I just want to thank everyone here that took the time out of their day and responded with great answers. Thanks again, everyone!
I would like to add “the neighbor factor”. Having a pool draws groups to out of control pool parties. Nashville already has issues with bachelor parties and weddings. Are you prepared to monitor all the groups and restrict events, or deal with the issues that comes along with a large house plus a pool? You will get a different group inquiring to stay. My house is probably the closest comparision to what you suggest, and I can advise as to the extra work that comes with a pool. Are you living closeby to deal with pool breakdowns? Fills? Will you hire a pool company to clean and maintain? What will you do to reimburse your guests in case of a non use situation? We live 3 blocks away and oversee and maintain that pool all the time and monitor all groups closely.
As others have said, the first thing to do is check with the company that provides your STR insurance.
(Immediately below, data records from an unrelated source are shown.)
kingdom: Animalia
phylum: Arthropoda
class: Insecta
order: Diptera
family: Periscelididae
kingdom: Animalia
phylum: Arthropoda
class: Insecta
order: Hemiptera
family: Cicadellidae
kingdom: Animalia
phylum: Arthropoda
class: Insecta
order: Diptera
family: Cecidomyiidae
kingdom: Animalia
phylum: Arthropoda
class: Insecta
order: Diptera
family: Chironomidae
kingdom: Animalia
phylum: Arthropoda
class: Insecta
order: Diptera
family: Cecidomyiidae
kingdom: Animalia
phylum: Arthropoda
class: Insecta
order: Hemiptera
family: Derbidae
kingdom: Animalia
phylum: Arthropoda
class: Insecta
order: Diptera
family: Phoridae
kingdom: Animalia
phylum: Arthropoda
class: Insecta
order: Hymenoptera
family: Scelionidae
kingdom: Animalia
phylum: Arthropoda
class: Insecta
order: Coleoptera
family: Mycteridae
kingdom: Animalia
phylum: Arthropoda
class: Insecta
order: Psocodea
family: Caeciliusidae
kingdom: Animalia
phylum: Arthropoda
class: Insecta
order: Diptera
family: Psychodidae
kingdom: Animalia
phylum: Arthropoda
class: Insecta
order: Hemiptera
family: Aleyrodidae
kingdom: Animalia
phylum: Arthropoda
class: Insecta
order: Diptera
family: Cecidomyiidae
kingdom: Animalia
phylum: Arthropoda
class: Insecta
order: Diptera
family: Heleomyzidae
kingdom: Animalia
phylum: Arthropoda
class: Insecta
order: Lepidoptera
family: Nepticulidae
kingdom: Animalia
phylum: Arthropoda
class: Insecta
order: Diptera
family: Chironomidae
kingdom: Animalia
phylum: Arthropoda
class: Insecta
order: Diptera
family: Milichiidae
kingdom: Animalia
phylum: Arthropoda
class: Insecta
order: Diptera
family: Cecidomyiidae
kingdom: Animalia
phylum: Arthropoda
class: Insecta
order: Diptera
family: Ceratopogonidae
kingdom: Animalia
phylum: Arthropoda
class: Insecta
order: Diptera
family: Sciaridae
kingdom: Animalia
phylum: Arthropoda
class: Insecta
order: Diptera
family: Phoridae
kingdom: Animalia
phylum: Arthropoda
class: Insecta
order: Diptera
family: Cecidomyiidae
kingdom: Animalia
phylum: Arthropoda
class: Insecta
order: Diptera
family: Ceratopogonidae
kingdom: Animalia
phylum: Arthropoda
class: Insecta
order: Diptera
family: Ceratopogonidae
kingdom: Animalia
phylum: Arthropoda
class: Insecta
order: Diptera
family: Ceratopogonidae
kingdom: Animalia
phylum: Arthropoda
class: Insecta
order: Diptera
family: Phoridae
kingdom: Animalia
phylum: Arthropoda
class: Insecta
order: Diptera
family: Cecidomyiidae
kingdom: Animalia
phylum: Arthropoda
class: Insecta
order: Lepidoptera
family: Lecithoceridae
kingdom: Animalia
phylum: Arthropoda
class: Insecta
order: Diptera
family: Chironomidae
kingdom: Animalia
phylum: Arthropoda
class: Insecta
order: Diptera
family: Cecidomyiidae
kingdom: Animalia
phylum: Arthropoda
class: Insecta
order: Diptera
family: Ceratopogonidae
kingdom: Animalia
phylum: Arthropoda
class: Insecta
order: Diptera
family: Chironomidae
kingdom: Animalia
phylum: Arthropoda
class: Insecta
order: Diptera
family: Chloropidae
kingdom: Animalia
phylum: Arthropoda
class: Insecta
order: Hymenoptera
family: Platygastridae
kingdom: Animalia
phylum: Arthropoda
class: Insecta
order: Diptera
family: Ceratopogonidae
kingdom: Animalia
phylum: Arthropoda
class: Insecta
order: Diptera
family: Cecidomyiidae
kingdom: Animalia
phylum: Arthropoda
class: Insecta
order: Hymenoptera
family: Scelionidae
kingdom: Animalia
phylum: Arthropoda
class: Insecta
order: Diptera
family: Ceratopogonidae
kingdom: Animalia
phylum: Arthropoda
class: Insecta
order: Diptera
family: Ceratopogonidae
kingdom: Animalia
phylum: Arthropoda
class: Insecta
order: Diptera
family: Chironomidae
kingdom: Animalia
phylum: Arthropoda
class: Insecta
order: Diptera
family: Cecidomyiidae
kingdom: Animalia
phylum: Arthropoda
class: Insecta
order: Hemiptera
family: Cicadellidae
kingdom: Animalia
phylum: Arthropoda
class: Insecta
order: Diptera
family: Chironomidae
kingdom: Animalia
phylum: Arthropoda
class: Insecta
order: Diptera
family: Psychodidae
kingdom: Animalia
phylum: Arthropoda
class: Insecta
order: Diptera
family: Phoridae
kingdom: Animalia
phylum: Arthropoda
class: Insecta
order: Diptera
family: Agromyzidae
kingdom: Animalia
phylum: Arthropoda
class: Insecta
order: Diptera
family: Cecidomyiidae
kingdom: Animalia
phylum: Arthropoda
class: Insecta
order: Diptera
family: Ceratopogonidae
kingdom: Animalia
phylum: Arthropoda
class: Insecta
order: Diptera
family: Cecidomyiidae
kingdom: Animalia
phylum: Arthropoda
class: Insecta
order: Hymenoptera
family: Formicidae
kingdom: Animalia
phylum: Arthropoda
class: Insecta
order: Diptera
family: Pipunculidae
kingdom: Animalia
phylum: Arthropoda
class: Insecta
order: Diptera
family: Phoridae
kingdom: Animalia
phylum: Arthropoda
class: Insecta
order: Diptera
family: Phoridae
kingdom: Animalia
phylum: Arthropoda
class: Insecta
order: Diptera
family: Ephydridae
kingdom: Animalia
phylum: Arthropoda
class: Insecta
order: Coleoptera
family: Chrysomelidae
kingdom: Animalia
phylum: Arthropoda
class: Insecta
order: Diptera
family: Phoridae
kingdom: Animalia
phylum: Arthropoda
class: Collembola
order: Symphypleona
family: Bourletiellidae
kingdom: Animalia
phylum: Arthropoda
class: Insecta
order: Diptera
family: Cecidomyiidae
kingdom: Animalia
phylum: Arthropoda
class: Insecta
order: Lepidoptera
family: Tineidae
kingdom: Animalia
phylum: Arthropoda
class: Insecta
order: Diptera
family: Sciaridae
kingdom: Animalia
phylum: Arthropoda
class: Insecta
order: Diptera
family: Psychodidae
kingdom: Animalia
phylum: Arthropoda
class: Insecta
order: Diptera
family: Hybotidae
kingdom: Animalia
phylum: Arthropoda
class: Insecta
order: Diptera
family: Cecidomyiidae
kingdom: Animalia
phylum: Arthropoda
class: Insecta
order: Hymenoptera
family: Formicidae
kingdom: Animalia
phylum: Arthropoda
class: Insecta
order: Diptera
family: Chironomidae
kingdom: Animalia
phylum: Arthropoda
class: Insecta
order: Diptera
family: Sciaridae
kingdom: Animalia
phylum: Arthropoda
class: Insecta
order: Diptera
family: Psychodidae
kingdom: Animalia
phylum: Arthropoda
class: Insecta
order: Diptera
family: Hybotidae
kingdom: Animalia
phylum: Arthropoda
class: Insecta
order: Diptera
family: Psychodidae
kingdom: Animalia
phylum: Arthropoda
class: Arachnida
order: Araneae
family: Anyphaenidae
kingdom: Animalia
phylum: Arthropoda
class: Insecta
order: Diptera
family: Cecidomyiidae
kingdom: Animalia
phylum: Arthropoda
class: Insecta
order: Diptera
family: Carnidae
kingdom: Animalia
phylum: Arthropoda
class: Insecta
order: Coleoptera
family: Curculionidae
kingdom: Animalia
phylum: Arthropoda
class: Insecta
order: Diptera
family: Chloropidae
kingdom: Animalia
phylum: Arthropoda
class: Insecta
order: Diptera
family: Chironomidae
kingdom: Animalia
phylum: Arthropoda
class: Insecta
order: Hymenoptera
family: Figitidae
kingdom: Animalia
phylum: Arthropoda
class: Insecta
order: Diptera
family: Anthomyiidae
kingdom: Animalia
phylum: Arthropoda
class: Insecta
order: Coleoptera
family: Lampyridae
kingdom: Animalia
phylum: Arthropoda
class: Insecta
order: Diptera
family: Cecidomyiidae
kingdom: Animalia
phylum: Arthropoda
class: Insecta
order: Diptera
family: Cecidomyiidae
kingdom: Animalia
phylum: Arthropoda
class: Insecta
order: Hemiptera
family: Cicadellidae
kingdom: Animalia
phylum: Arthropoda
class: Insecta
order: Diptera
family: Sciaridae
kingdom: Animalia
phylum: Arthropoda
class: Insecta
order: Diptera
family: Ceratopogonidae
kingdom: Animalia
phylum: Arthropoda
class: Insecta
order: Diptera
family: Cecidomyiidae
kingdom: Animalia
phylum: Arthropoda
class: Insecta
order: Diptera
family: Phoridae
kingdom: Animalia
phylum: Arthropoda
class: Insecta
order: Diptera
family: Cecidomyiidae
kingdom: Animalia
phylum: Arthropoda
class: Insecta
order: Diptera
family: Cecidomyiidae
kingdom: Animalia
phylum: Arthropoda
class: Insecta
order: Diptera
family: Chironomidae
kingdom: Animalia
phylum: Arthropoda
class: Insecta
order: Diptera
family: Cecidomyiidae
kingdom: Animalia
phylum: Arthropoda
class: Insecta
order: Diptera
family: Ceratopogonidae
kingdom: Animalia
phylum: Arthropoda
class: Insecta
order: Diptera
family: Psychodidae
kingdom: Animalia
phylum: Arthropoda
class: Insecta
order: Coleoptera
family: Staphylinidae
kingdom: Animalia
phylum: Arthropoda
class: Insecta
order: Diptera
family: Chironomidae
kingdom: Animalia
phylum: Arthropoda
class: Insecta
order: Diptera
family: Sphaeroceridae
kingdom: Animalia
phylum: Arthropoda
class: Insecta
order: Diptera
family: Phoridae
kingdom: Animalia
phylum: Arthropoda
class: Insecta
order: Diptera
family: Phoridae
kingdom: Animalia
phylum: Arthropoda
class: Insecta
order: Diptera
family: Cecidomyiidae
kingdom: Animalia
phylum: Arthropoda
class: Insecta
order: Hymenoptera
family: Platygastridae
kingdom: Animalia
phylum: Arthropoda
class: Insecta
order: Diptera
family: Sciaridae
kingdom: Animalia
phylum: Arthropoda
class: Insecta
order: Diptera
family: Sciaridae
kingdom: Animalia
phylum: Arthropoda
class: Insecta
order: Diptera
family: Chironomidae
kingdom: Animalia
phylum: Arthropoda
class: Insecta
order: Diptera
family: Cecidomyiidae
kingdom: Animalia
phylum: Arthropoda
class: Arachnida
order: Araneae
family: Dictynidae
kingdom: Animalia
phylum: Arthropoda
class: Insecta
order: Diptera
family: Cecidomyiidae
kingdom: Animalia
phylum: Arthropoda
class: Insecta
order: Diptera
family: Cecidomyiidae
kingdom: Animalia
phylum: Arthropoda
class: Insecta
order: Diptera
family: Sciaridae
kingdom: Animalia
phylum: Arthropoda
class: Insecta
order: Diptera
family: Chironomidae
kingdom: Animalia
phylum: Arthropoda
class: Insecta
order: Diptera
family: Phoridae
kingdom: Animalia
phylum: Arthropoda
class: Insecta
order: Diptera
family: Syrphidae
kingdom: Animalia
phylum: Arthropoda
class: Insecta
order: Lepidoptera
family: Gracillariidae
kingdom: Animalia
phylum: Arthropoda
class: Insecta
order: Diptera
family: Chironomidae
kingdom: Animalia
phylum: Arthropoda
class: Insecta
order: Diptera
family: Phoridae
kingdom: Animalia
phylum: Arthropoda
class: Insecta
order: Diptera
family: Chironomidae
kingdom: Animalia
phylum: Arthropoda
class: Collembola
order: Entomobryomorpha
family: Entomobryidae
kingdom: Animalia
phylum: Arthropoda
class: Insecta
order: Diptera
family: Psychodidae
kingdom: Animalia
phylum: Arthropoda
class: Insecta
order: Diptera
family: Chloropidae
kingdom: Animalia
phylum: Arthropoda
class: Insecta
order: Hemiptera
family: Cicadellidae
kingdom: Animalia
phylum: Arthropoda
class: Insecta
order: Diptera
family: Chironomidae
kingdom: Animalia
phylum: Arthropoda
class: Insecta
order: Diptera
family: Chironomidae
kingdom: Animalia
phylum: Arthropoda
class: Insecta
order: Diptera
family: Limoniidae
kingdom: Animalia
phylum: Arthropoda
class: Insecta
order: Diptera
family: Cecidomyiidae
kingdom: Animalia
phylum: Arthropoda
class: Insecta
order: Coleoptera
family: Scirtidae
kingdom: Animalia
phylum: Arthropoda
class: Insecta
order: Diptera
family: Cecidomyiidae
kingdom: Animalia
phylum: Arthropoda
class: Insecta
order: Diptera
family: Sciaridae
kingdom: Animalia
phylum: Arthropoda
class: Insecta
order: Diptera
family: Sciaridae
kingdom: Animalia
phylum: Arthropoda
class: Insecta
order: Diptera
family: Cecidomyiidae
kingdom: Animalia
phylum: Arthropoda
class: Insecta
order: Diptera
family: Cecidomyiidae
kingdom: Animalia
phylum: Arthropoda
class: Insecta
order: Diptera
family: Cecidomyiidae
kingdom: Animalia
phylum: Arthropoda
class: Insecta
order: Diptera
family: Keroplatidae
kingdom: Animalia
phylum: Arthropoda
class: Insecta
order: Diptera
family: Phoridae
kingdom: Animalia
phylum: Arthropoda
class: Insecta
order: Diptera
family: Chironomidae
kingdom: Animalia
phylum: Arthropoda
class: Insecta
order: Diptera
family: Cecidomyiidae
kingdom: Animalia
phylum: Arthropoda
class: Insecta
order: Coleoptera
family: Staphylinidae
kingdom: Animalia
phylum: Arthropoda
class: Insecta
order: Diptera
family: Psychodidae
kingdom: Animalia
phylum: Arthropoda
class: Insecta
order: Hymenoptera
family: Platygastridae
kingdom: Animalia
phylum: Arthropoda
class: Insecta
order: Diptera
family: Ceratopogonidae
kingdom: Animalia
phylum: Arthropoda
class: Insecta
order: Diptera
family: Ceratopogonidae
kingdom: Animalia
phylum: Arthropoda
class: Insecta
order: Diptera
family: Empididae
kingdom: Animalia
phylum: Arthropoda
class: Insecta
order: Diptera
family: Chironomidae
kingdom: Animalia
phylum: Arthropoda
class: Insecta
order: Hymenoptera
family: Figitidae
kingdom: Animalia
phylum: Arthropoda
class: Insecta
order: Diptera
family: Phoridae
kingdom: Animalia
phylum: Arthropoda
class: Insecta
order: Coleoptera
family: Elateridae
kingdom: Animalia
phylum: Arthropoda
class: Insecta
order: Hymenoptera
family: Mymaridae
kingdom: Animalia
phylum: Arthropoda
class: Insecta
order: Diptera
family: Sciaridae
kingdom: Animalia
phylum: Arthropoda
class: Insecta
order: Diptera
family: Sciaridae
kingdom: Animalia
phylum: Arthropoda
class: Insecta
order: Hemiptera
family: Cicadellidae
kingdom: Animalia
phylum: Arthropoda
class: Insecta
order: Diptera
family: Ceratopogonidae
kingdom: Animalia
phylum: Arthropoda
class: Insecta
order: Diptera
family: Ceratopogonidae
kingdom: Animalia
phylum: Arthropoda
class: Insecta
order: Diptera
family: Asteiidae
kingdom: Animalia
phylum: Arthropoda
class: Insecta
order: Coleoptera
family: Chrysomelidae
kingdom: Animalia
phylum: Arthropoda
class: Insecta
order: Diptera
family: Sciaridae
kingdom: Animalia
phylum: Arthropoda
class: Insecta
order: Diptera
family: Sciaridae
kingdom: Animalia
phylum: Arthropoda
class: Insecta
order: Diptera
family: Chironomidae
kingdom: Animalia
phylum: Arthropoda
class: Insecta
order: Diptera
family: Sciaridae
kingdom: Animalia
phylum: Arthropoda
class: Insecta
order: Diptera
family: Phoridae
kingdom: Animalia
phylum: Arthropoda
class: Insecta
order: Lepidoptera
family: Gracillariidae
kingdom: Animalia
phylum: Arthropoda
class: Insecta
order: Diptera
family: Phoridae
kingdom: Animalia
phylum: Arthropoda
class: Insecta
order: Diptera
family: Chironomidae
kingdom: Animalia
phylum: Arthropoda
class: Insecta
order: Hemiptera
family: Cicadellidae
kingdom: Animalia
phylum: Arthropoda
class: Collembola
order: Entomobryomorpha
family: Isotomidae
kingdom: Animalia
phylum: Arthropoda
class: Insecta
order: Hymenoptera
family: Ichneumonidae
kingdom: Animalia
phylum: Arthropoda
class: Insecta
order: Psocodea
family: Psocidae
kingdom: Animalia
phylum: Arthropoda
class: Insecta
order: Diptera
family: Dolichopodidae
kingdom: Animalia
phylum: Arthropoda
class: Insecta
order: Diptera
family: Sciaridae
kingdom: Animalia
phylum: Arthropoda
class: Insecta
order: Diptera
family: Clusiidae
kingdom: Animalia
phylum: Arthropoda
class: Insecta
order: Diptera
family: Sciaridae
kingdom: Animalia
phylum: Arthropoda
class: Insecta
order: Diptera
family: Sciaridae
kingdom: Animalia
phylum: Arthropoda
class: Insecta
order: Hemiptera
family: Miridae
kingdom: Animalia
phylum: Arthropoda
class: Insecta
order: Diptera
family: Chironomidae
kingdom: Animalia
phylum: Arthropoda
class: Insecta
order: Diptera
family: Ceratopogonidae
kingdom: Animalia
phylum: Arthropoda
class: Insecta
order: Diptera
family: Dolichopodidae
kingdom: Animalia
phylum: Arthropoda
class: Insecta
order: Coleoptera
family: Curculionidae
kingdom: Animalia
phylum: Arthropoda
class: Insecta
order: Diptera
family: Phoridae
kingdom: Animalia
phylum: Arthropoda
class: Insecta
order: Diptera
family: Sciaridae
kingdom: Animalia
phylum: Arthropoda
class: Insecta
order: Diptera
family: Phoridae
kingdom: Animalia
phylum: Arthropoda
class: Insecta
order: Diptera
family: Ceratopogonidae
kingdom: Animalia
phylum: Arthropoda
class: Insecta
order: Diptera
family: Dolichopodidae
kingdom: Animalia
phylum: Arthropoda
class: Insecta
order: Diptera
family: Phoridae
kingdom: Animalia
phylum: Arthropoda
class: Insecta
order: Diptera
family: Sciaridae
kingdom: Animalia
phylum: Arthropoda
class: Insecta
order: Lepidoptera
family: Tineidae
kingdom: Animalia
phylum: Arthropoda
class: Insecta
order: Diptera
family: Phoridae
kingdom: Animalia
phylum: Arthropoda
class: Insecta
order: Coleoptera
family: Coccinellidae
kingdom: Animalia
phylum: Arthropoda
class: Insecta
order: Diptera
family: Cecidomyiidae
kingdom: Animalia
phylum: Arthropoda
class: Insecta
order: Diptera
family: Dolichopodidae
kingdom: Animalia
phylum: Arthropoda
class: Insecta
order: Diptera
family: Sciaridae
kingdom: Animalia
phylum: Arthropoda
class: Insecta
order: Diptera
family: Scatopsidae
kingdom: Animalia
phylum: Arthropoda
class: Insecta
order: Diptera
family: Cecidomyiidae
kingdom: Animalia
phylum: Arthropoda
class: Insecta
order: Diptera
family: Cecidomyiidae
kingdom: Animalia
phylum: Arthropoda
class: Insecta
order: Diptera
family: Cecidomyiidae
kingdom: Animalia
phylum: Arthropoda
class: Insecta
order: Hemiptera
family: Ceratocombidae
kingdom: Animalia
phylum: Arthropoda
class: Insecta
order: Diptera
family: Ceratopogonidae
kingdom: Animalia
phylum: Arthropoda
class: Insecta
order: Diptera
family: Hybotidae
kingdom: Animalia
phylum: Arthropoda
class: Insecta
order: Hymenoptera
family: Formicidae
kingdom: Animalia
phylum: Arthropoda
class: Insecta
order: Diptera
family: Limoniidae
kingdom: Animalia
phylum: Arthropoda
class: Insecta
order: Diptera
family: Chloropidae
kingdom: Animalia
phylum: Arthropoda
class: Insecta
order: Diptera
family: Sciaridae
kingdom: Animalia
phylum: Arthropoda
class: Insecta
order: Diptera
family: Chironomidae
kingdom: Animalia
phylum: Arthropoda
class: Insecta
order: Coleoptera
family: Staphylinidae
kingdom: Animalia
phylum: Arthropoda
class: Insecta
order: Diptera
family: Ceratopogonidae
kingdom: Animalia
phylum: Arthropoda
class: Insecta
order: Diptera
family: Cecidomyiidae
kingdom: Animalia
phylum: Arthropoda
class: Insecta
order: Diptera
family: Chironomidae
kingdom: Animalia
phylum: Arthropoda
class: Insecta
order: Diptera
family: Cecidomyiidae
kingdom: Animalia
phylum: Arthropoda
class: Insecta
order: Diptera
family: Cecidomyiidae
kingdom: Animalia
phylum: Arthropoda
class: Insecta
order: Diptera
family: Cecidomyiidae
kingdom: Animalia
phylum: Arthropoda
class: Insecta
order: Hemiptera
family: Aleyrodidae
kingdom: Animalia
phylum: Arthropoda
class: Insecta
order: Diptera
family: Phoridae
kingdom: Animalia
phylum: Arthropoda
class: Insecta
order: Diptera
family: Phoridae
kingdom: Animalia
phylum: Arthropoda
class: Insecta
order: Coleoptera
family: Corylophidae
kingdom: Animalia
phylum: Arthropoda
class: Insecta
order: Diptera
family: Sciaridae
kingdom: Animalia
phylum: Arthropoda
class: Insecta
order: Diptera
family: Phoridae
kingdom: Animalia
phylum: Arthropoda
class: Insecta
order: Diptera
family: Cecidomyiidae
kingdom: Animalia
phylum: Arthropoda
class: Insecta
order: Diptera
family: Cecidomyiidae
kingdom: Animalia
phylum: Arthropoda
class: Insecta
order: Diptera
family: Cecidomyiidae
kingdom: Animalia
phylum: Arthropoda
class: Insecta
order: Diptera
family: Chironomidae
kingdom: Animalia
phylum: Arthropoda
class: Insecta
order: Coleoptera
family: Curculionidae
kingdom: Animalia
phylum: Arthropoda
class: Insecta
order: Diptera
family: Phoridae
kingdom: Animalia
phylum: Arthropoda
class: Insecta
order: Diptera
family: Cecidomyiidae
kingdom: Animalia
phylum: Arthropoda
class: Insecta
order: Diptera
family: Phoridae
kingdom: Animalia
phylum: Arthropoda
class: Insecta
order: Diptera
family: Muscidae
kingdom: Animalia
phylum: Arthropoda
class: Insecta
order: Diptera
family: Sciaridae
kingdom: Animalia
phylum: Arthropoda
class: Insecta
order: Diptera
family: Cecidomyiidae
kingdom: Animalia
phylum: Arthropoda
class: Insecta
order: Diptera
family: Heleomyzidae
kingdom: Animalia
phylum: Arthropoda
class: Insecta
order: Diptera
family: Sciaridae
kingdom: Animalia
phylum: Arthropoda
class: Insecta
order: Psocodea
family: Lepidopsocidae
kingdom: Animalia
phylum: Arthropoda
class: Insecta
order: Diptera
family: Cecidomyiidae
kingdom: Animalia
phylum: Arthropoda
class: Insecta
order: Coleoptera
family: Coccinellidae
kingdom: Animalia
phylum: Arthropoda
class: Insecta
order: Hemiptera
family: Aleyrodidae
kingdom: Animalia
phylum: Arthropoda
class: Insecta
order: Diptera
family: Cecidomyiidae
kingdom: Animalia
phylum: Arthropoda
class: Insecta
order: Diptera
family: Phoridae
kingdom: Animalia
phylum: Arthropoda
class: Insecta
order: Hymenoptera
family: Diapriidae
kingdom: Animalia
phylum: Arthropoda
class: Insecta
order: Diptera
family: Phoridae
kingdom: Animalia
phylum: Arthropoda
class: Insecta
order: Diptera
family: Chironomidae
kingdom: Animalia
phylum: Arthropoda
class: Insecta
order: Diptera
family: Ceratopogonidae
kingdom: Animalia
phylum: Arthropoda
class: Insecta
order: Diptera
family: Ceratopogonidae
I know that I wouldn’t do it simply because of the additional work involved. (Yet I’m in a year-round area for pools). I’m pretty sure that my insurance company wouldn’t like it either. Or at least, hike up the premiums a lot.
I would also get legal advice and the legal requirements of the local authorities.
All very good points. Not getting the pool! That is for sure
Of course the rental yield is higher with a pool. Why wouldn’t it? The question is by how much higher. 6% is really pocket change and I would consider it much too risky. What if it costs more to build the pool than planed? What if insurance costs increase? Damage? Maintenance? Soon your 6% turns into 5%, 4%, 3% and then below inflation rate. ROI within 3 years is really quite modest considering the large amount of risk involved.
@Ritz3 is the smart one who came up with this brilliant idea. I merely know a good one when I hear it
One thing I would like to add though. I do have 3 additional, comparable houses to compete with on my street that I did not have to compete with before. Now that we are still having to deal with Covid with a very high likelihood of a big ramp up coming soon due to opening up some of the bars close by with absolutely 0 social distancing and massive groups of people, I envision that we will be shutting down the bars and restaurants again for dine in service soon which will cause a lot of my existing reservations to most likely cancel on me.
This, in my opinion, may be the only way I continue to get big groups to stay (house fits 12 people). There is only one comparable house in downtown, right down the street from me, which charges 80% of my average WEEKEND rates for EVERY night. They have 90% occupancy already for the next 3 months.